• [Provided material]:
= Beginning of Section =

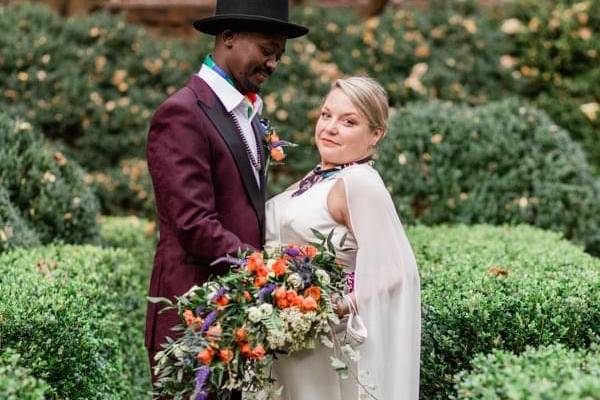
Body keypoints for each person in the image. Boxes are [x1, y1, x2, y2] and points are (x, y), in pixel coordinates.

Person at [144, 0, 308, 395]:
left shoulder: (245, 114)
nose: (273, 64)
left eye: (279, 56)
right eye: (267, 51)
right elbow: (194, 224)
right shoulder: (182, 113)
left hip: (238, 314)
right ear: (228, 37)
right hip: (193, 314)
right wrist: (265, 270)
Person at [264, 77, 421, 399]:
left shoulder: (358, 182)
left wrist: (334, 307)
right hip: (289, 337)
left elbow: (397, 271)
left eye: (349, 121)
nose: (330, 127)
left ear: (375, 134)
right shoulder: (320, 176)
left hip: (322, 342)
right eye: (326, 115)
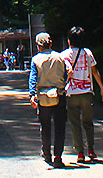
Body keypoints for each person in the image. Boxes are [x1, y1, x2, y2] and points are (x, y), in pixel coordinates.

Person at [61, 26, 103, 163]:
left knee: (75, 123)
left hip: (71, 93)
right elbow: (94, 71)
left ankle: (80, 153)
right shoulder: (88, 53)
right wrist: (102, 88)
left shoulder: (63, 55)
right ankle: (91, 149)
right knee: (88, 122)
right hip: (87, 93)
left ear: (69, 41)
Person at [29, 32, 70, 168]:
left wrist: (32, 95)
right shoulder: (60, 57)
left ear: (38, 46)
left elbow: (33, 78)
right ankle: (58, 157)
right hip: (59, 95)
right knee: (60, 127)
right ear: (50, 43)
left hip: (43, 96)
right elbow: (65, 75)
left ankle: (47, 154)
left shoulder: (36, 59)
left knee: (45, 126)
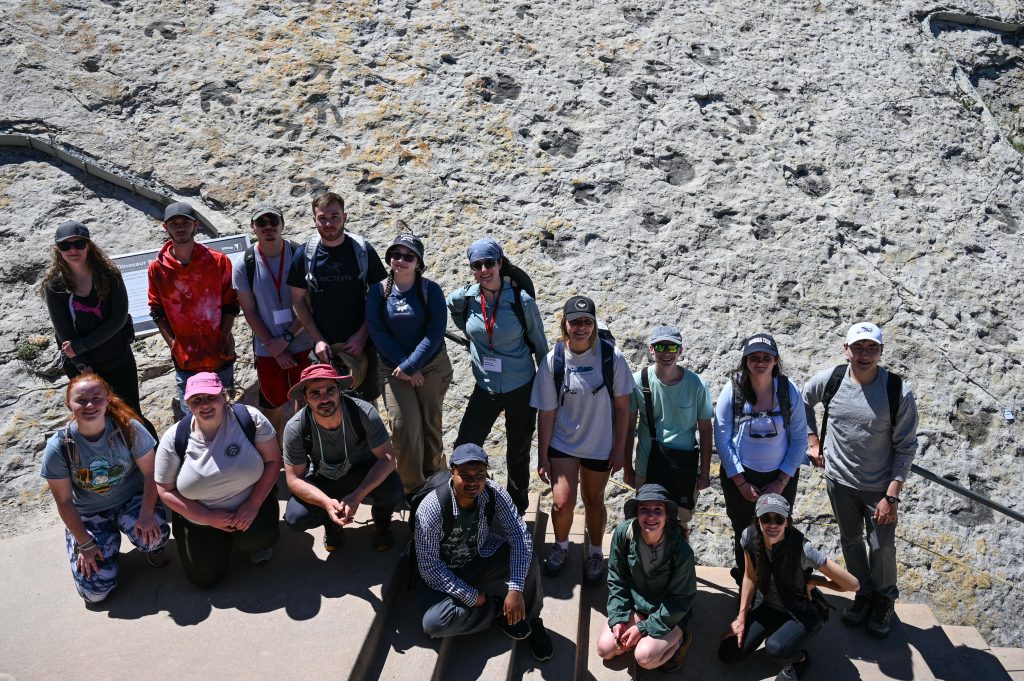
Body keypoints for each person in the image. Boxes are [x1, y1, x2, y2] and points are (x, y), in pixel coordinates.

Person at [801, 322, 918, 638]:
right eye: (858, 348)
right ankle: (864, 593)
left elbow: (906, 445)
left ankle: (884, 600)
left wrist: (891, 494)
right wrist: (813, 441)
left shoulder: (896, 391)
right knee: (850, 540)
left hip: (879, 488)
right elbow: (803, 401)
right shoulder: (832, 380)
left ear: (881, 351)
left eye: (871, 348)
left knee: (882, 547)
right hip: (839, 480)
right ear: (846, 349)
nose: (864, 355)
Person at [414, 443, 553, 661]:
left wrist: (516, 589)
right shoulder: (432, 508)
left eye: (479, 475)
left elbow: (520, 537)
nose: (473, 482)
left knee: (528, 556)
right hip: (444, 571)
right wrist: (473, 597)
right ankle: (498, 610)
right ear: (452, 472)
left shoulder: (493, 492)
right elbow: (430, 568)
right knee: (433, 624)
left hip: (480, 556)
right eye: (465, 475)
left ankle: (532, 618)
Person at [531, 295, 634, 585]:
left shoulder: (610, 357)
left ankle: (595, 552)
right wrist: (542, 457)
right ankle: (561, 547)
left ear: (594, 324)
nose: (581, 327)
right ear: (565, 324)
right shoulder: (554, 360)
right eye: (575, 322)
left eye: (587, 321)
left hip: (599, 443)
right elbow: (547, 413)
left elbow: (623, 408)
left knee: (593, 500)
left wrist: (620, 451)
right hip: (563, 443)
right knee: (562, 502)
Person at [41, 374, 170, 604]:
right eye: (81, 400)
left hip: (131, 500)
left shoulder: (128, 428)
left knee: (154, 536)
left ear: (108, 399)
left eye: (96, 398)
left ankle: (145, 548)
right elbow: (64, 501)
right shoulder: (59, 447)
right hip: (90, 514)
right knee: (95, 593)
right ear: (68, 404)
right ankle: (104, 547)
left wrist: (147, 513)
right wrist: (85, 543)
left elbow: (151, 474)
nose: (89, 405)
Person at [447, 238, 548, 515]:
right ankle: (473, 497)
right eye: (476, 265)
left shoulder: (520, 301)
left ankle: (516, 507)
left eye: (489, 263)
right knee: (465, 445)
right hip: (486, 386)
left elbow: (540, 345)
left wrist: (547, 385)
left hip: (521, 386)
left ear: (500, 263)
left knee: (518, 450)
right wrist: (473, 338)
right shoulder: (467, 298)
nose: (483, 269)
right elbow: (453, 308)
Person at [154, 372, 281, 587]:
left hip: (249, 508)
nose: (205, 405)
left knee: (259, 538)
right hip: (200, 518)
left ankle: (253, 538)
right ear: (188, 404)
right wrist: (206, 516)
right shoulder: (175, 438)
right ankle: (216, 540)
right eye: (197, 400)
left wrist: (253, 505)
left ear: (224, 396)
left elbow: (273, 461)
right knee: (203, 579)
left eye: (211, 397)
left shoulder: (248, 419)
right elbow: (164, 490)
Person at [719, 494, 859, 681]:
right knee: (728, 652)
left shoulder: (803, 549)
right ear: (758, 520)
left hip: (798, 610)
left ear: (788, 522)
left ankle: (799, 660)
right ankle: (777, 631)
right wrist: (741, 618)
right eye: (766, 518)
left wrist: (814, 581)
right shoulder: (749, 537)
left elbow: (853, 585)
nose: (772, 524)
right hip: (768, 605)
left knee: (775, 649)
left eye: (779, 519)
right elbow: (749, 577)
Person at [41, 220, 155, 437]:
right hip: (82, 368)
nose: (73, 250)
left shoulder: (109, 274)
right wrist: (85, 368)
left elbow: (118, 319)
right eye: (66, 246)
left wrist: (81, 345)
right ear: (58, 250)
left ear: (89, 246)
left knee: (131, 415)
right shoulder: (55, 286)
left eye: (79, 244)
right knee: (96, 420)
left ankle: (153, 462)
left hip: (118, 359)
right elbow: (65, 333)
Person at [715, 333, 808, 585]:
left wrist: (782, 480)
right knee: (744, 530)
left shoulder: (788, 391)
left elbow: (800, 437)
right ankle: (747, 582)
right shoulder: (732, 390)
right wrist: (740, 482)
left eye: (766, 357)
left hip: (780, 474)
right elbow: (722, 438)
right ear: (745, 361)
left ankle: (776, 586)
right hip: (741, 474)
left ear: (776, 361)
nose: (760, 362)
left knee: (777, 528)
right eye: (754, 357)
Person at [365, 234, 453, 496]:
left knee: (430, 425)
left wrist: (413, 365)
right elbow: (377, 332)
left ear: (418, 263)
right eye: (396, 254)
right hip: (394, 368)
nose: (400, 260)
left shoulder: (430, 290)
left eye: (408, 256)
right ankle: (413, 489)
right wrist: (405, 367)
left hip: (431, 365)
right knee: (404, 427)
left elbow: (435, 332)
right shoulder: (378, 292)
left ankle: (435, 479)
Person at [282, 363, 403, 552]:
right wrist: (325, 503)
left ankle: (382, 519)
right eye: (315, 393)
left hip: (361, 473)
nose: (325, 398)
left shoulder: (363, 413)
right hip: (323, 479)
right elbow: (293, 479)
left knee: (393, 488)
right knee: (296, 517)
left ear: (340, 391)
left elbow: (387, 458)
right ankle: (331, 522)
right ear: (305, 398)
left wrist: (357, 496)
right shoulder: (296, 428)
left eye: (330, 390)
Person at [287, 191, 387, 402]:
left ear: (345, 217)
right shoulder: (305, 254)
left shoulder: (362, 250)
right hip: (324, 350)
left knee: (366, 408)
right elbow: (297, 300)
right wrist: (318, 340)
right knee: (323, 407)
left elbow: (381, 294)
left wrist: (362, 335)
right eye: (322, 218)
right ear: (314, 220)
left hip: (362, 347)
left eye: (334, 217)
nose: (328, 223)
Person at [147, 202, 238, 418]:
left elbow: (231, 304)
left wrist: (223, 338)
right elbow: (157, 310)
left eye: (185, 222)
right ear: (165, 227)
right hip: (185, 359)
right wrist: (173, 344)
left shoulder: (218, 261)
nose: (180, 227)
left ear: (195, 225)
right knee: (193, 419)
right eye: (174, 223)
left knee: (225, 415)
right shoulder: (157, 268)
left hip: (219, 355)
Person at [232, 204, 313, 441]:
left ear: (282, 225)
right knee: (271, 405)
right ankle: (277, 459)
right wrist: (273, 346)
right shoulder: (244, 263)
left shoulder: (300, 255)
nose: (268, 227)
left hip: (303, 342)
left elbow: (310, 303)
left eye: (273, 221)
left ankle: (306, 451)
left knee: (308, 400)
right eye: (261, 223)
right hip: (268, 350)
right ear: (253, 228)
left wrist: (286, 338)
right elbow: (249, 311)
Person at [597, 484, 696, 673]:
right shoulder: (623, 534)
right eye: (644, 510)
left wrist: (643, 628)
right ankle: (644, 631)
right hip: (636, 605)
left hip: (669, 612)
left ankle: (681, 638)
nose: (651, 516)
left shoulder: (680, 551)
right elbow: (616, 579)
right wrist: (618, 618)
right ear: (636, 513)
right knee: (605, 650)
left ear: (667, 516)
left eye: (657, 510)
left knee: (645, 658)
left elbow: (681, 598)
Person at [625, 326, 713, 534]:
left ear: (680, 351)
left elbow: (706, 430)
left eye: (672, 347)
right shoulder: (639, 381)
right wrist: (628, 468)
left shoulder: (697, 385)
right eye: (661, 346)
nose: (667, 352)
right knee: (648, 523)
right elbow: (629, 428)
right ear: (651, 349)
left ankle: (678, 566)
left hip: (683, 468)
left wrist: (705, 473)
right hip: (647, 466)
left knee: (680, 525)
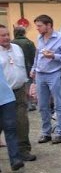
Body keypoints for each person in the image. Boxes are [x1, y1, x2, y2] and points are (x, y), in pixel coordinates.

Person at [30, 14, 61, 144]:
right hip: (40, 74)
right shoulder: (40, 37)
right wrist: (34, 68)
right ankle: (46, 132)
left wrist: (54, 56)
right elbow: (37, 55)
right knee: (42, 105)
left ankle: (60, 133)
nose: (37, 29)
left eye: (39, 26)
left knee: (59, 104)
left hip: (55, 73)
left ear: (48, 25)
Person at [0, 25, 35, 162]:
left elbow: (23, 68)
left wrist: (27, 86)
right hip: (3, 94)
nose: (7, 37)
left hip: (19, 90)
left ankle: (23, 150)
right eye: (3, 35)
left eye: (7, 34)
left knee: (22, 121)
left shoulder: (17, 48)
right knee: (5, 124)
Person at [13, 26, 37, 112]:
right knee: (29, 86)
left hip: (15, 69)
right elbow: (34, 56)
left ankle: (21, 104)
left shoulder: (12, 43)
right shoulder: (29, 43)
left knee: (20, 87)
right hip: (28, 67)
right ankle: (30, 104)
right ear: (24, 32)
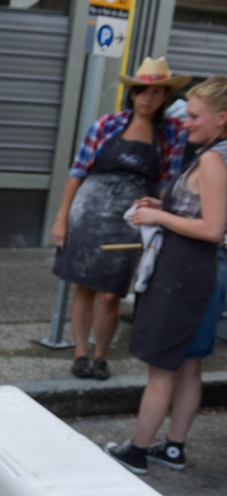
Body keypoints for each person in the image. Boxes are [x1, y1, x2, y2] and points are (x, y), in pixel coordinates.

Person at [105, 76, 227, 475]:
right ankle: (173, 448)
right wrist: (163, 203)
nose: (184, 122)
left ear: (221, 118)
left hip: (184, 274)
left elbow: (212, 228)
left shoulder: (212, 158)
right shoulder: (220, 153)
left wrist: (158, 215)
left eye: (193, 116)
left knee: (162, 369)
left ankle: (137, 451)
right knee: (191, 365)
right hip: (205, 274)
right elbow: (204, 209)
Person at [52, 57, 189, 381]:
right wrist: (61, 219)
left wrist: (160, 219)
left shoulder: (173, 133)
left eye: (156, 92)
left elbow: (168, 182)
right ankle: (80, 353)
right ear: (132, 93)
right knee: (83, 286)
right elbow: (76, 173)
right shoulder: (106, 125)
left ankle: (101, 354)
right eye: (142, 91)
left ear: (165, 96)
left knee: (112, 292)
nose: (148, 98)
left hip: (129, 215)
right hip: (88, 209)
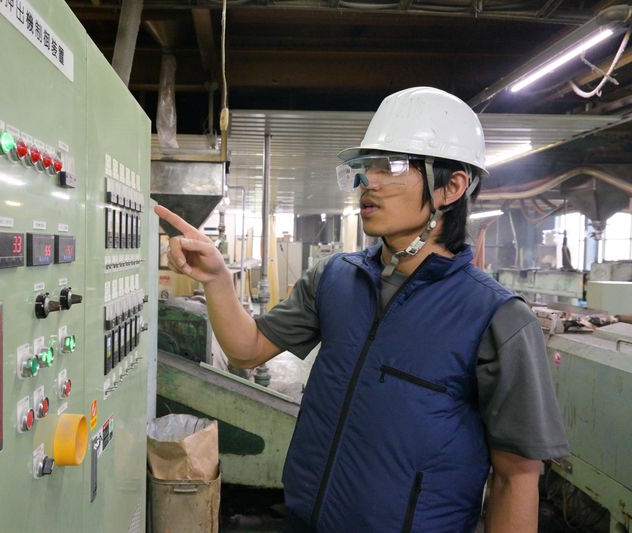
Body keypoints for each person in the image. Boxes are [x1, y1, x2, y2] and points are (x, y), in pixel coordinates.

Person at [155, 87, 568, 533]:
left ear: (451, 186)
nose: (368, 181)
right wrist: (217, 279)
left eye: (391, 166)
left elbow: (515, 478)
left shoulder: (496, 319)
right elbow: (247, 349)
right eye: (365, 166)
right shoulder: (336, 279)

= End of Section =

• [What to produce]: After locating the line with "left eye: (657, 510)" above, return that line and every later line through the one with "left knee: (680, 525)", word for word and with nothing else.

• [Answer section]:
left eye: (657, 510)
left knee: (645, 658)
left elbow: (681, 598)
Person at [625, 326, 713, 534]:
left ear: (680, 351)
left elbow: (706, 430)
left eye: (672, 347)
right shoulder: (639, 381)
right wrist: (628, 468)
left shoulder: (697, 385)
right eye: (661, 346)
nose: (667, 352)
right knee: (648, 523)
right elbow: (629, 428)
right ear: (651, 349)
left ankle: (678, 566)
left hip: (683, 468)
left wrist: (705, 473)
right hip: (647, 466)
left knee: (680, 525)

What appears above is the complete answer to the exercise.